È solo considerando queste usanze e divozioni che si può venire a capire la datazione della sua nascita da parte di don Bosco. Mamma Margherita deve aver sempre detto a suo figlio Giovanni: «Tu sei nato alla Madonna d’agosto». Non ne abbiamo, evidentemente, documentazione scritta, ma chi conosce l’ambiente e il linguaggio non può davvero immaginare espressione diversa sulle sue labbra. E quando nel 1873, per ordine di Pio IX, don Bosco si accinse finalmente a compilare le sue «Memorie», italianizzando, con un dialettalismo tra i tanti, così frequenti nel suo scritto, l’espressione piemontese della madre (a la Madòna d’agost), scrisse: «Il giorno consacrato a Maria Assunta in cielo fu quello della mia nascita l’anno 1815».
Don Eugenio Ceria, biografo di don Bosco, da buon piemontese, dà alla frase l’interpretazione che abbiamo fatta nostra: «Giova ricordare che in Piemonte di cosa avvenuta poco prima o poco dopo il 15 agosto, si dice spesso, senza troppo precisare, che avvenne alla Madonna d’agosto, e ognuno vede la facile conseguenza».

Atto di nascita di don Bosco

Don Michele Molineris, attento raccoglitore di usi locali, rimane dello stesso parere, mentre don Teresio Bosco avanza una nuova possibile interpretazione: «Sua mamma gli aveva detto tante volte: — Tu sei nato nel giorno della Madonna —, e don Bosco ripeterà per tutta la sua vita che era nato il 15 agosto 1815, festa dell’Assunta. Non andò mai a consultare il registro parrocchiale dove è scritto che nacque il 16 agosto? Un errore della madre? Una distrazione del parroco? Probabilmente né l’uno né l’altra. A quei tempi i parroci esigevano dai loro cristiani che portassero i neonati al battesimo nelle prime ventiquattro ore. Molti papà per non rischiare la vita del bimbo, glielo portavano qualche giorno dopo, e per non provocare la sfuriata del parroco posticipavano il giorno della nascita. Così capitò a Giuseppe Verdi, contemporaneo di don Bosco e a tanti altri. E i figli credevano più alle madri che ai registri».

Obiettivo dell'esercizio
Nel brano sulla nascita di don Bosco, in che anno don Bosco si accinse a compilare le sue «Memorie» per ordine di Pio IX? I dati non hanno alcun ruolo in questo esercizio.

Dati mostrati
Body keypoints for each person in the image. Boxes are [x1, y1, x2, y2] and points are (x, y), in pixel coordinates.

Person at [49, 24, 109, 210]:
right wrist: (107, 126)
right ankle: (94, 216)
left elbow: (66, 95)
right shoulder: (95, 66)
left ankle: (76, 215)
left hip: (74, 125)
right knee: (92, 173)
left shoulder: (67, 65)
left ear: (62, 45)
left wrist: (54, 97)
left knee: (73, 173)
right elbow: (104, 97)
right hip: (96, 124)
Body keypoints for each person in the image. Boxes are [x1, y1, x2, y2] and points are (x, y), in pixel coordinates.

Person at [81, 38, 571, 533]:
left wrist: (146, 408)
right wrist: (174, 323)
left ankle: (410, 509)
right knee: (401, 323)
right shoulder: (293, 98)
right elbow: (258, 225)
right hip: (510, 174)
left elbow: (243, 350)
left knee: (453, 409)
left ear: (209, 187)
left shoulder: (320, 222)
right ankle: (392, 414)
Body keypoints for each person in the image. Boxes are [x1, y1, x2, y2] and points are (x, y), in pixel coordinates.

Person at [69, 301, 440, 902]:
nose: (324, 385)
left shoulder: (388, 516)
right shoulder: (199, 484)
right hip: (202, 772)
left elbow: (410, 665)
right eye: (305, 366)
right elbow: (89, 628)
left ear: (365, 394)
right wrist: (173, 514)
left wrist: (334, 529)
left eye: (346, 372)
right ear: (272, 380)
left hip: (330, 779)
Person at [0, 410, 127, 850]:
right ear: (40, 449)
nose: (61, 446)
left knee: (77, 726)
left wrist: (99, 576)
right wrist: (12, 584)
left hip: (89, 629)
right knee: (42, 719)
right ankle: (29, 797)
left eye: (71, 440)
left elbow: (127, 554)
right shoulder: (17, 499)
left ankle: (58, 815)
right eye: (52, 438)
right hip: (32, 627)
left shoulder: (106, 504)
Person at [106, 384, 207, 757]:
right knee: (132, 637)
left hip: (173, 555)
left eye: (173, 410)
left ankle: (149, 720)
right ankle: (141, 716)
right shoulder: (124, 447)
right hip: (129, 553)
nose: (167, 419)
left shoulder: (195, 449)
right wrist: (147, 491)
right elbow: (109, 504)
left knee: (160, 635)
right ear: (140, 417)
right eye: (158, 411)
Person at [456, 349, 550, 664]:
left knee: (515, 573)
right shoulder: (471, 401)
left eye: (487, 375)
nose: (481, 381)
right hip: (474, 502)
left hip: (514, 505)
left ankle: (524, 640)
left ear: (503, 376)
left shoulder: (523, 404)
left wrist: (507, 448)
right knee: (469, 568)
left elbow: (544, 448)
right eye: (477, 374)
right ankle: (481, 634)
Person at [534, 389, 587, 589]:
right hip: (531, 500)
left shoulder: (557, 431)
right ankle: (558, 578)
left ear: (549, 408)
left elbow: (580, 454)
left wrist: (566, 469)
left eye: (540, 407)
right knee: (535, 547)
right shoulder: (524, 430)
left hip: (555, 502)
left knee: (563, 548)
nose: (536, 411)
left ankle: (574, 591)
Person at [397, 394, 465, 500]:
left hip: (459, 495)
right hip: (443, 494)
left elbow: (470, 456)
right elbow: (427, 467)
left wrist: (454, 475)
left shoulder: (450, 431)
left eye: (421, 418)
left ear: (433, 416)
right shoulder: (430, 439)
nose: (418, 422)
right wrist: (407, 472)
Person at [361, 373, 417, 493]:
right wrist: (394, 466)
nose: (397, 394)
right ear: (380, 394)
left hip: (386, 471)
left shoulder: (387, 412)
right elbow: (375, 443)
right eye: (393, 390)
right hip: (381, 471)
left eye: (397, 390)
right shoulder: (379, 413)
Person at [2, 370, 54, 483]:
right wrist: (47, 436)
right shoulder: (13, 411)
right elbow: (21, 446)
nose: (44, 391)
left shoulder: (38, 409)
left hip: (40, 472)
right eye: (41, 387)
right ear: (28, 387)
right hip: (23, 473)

Compito svolto
Nel 1873.